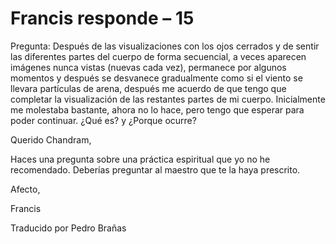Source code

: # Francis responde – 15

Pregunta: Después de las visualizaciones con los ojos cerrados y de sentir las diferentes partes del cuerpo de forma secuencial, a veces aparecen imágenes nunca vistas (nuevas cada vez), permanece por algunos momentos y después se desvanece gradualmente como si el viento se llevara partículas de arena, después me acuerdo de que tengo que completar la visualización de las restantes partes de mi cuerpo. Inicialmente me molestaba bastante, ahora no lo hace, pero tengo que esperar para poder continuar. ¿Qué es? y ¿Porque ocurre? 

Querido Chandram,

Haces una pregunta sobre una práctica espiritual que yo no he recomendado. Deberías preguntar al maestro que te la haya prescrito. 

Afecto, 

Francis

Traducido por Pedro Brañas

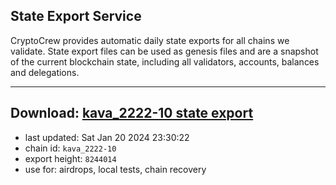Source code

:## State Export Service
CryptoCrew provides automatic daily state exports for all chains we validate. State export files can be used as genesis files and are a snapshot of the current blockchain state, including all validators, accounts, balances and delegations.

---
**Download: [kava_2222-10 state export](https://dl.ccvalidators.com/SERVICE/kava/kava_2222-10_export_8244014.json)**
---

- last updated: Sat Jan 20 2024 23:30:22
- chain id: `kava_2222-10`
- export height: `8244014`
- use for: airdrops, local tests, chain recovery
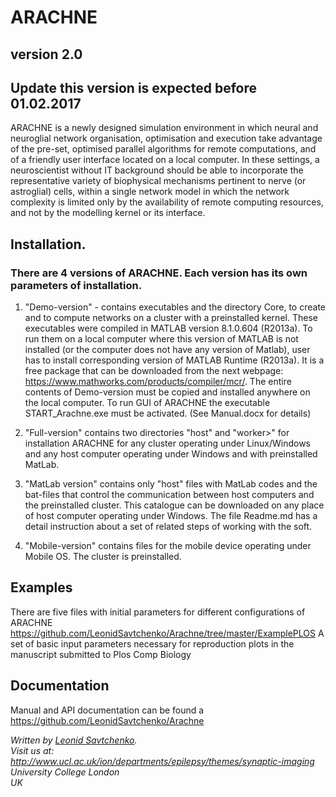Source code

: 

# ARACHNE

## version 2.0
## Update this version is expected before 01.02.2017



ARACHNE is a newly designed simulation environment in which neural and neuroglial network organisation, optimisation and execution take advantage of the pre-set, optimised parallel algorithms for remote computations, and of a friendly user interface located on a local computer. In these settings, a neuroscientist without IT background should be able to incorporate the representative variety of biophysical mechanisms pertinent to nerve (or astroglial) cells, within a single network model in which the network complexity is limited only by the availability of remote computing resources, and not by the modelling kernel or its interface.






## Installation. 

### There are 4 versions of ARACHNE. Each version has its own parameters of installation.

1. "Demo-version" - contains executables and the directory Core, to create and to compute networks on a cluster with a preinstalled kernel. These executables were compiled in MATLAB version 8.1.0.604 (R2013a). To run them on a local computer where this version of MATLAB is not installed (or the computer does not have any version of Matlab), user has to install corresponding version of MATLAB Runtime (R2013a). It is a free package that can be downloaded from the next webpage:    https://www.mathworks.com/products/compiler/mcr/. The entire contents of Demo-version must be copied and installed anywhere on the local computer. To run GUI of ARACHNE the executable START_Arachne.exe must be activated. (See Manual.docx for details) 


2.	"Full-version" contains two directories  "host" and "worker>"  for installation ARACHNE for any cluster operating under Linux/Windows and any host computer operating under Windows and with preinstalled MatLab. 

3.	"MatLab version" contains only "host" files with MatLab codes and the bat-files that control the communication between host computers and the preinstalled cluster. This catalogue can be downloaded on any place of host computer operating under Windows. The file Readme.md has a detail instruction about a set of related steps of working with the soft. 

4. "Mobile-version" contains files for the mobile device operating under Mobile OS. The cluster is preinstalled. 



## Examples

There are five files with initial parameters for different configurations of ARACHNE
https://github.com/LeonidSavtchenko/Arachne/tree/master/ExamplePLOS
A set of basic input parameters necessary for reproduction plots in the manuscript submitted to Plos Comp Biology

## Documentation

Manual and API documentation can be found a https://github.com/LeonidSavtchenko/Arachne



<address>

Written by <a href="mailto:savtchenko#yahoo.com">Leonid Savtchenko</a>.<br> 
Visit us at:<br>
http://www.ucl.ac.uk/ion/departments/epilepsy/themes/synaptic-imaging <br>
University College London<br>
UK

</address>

========================================

-- TASK ITEM --
Starting from the first line of the entries above, print each line exactly until the line containing "CryptoCrew provides automatic" has been printed, and skip the pictures.

-- TASK RESULT --
Source code

: # Francis responde – 15

Pregunta: Después de las visualizaciones con los ojos cerrados y de sentir las diferentes partes del cuerpo de forma secuencial, a veces aparecen imágenes nunca vistas (nuevas cada vez), permanece por algunos momentos y después se desvanece gradualmente como si el viento se llevara partículas de arena, después me acuerdo de que tengo que completar la visualización de las restantes partes de mi cuerpo. Inicialmente me molestaba bastante, ahora no lo hace, pero tengo que esperar para poder continuar. ¿Qué es? y ¿Porque ocurre? 

Querido Chandram,

Haces una pregunta sobre una práctica espiritual que yo no he recomendado. Deberías preguntar al maestro que te la haya prescrito. 

Afecto, 

Francis

Traducido por Pedro Brañas

Source code

:## State Export Service
CryptoCrew provides automatic daily state exports for all chains we validate. State export files can be used as genesis files and are a snapshot of the current blockchain state, including all validators, accounts, balances and delegations.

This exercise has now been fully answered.